Supplied records:
···
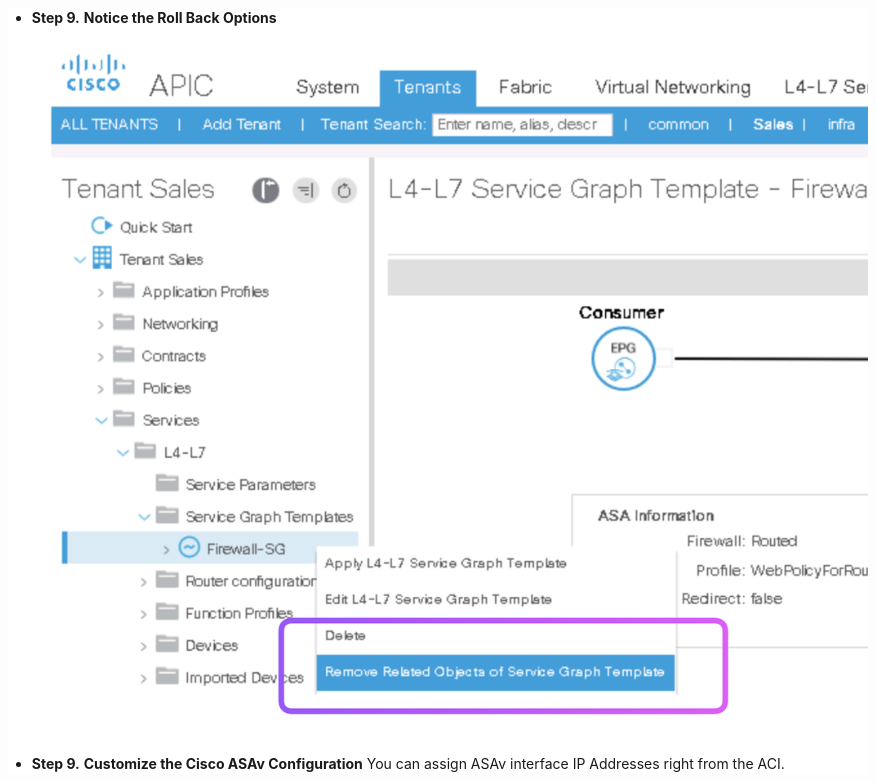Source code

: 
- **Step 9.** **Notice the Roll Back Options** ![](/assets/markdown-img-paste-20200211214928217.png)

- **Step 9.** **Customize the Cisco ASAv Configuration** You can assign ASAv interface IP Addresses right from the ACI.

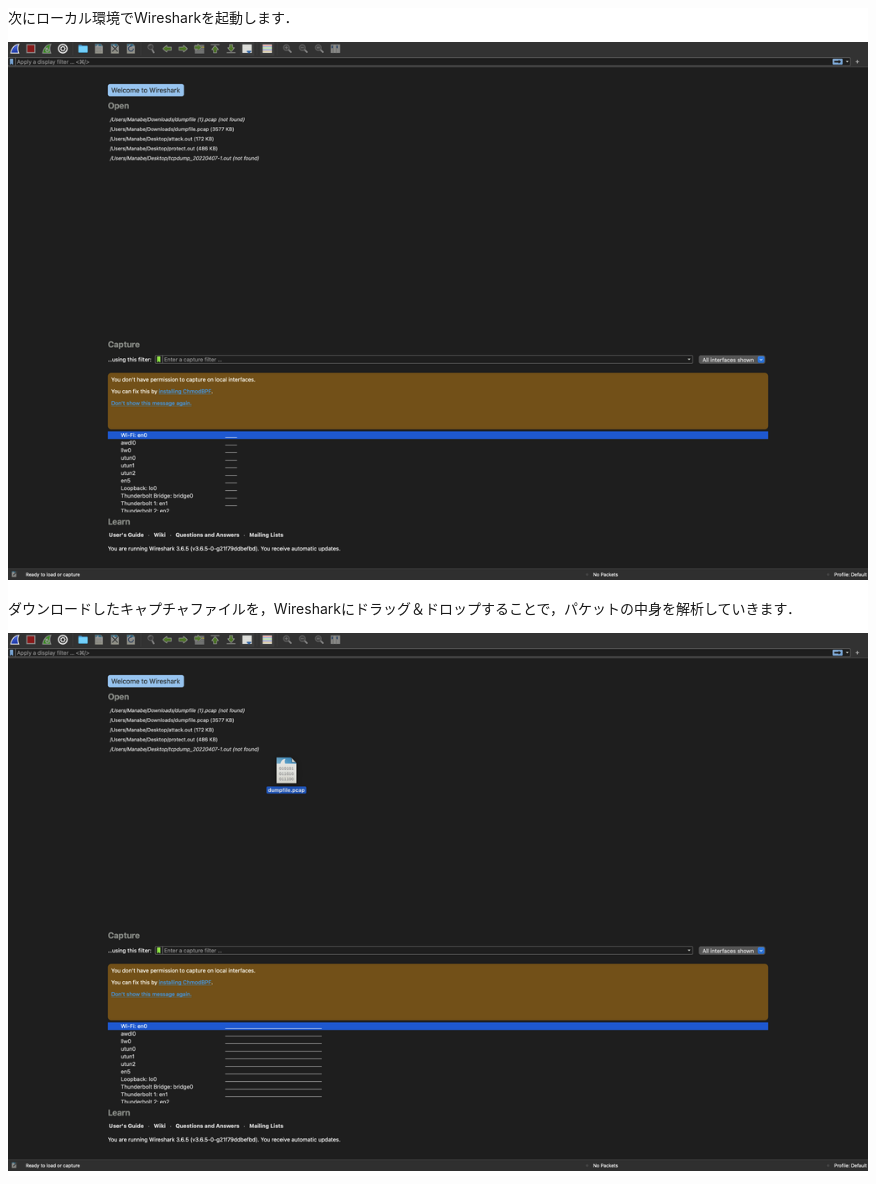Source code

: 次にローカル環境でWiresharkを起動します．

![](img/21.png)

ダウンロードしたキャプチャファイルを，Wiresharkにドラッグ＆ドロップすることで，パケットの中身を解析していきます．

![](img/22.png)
···
Task details: Rename "ASAv" to "ASA" throughout the records above and reproduce their source text with nothing else altered. Leave the pictures out of the answer.

Output of the task:
Source code

: 
- **Step 9.** **Notice the Roll Back Options** ![](/assets/markdown-img-paste-20200211214928217.png)

- **Step 9.** **Customize the Cisco ASA Configuration** You can assign ASA interface IP Addresses right from the ACI.

Source code

: 次にローカル環境でWiresharkを起動します．

![](img/21.png)

ダウンロードしたキャプチャファイルを，Wiresharkにドラッグ＆ドロップすることで，パケットの中身を解析していきます．

![](img/22.png)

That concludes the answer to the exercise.